The job of a Nurse involves assisting patients, maintaining medical records and implementing nursing care. Nurses can specialize in a particular field after certification and may be called nurse practitioners, certified registered nurse anesthetists, certified nurse midwives, or clinical nurse specialists. Each type of nurse has a specific set of responsibilities.
Education/Experience Requirements A successful candidate must possess a certificate from a three-year nursing program or a bachelor’s degree in nursing. All three- to five-year programs include practical experience, scientific training and liberal arts courses. All nurses with a bachelor’s degree must obtain RN licensure from their respective states. Those who wish to become advanced-practice nurses must obtain a master’s degree in nursing (MSN).
Skills Effective written and verbal communication skills, interpersonal skills, excellent reading comprehension, good logistic reasoning and analytical skills, and the ability to tell whether something is wrong or might go wrong.

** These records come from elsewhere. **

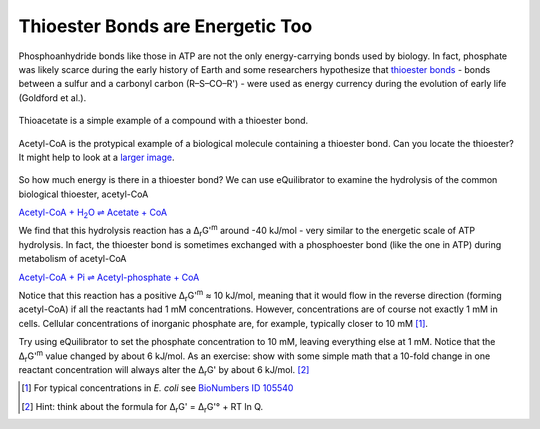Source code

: Thioester Bonds are Energetic Too
==========================================================

Phosphoanhydride bonds like those in ATP are not the only energy-carrying bonds used by biology. In fact, phosphate was likely scarce during the early history of Earth and some researchers hypothesize that `thioester bonds <https://en.wikipedia.org/wiki/Thioester>`_ - bonds between a sulfur and a carbonyl carbon (R–S–CO–R') - were used as energy currency during the evolution of early life (Goldford et al.).

.. figure:: _static/_images/thioacetate.png
   :alt: Thioacetate
   :align: center

   Thioacetate is a simple example of a compound with a thioester bond.

.. figure:: _static/_images/accoa.png
   :alt: Acetyl-CoA
   :align: center

   Acetyl-CoA is the protypical example of a biological molecule containing a thioester bond. Can you locate the thioester? It might help to look at a `larger image <https://en.wikipedia.org/wiki/Acetyl-CoA>`_. 

So how much energy is there in a thioester bond? We can use eQuilibrator to examine the hydrolysis of the common biological thioester, acetyl-CoA

|thio_hydrolysis|_

.. |thio_hydrolysis| replace:: Acetyl-CoA + H\ :sub:`2`\ O ⇌ Acetate + CoA
.. _thio_hydrolysis: http://equilibrator.weizmann.ac.il/reaction?reactantsId=C00024&reactantsCoeff=-1&reactantsName=Acetyl-CoA&reactantsPhase=aqueous&reactantsConcentration=0.001&reactantsId=C00033&reactantsCoeff=1&reactantsName=Acetate&reactantsPhase=aqueous&reactantsConcentration=0.001&reactantsId=C00010&reactantsCoeff=1&reactantsName=CoA&reactantsPhase=aqueous&reactantsConcentration=0.001&reactantsId=C00001&reactantsCoeff=-1&reactantsName=H2O&reactantsPhase=liquid&reactantsConcentration=1&ph=7.000000&pmg=14.000000&ionic_strength=0.100000&e_reduction_potential=0.000000&max_priority=0&mode=BA&query=acetyl-CoA%20%3D%20acetate%20%2B%20CoA%20%2B%20h2o

We find that this hydrolysis reaction has a Δ\ :sub:`r`\ G'\ :sup:`m` around -40 kJ/mol - very similar to the energetic scale of ATP hydrolysis. In fact, the thioester bond is sometimes exchanged with a phosphoester bond (like the one in ATP) during metabolism of acetyl-CoA

`Acetyl-CoA + Pi ⇌ Acetyl-phosphate + CoA <http://equilibrator.weizmann.ac.il/reaction?query=acetyl-CoA+%2B+pi+%3D%3E+acetyl-phosphate+%2B+CoA&ph=7.0&ionic_strength=0.1&reactantsCoeff=-1&reactantsId=C00024&reactantsName=Acetyl-CoA&reactantsConcentration=1&reactantsConcentrationPrefactor=0.001&reactantsPhase=aqueous&reactantsCoeff=-1&reactantsId=C00009&reactantsName=Pi&reactantsConcentration=10&reactantsConcentrationPrefactor=0.001&reactantsPhase=aqueous&reactantsCoeff=1&reactantsId=C00227&reactantsName=Acetyl+phosphate&reactantsConcentration=1&reactantsConcentrationPrefactor=0.001&reactantsPhase=aqueous&reactantsCoeff=1&reactantsId=C00010&reactantsName=CoA&reactantsConcentration=1&reactantsConcentrationPrefactor=0.001&reactantsPhase=aqueous&max_priority=0&submit=Update>`_

Notice that this reaction has a positive Δ\ :sub:`r`\ G'\ :sup:`m`  ≈ 10 kJ/mol, meaning that it would flow in the reverse direction (forming acetyl-CoA) if all the reactants had 1 mM concentrations. However, concentrations are of course not exactly 1 mM in cells. Cellular concentrations of inorganic phosphate are, for example, typically closer to 10 mM [1]_.

Try using eQuilibrator to set the phosphate concentration to 10 mM, leaving everything else at 1 mM. Notice that the Δ\ :sub:`r`\ G'\ :sup:`m` value changed by about 6 kJ/mol. As an exercise: show with some simple math that a 10-fold change in one reactant concentration will always alter the Δ\ :sub:`r`\ G' by about 6 kJ/mol. [2]_

.. [1] For typical concentrations in *E. coli* see `BioNumbers ID 105540 <http://bionumbers.hms.harvard.edu/bionumber.aspx?&id=105540&ver=3&trm=inorganic%20phosphate%20concentration>`_
.. [2] Hint: think about the formula for Δ\ :sub:`r`\ G' = Δ\ :sub:`r`\ G'° + RT ln Q.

Specific work elements Depends largely on the type of education he/she obtained. Registered nurses (RN) work directly with patients and perform tasks such as patient evaluation, monitoring of IV placement and vital signs, administering medication and other day-to-day nursing care. Nurse practitioners perform tasks related to care giving, while head nurses or nurse supervisors handle the supervision of nursing activities in various settings. Licensed practical nurses (LPNs) provide patient care personally with minor problems, such as dressing wounds, treating bedsores, administering medications or starting IV fluids. Other types of nurses exist, such as home health nurses, nursing home nurses and nursing aides, among others.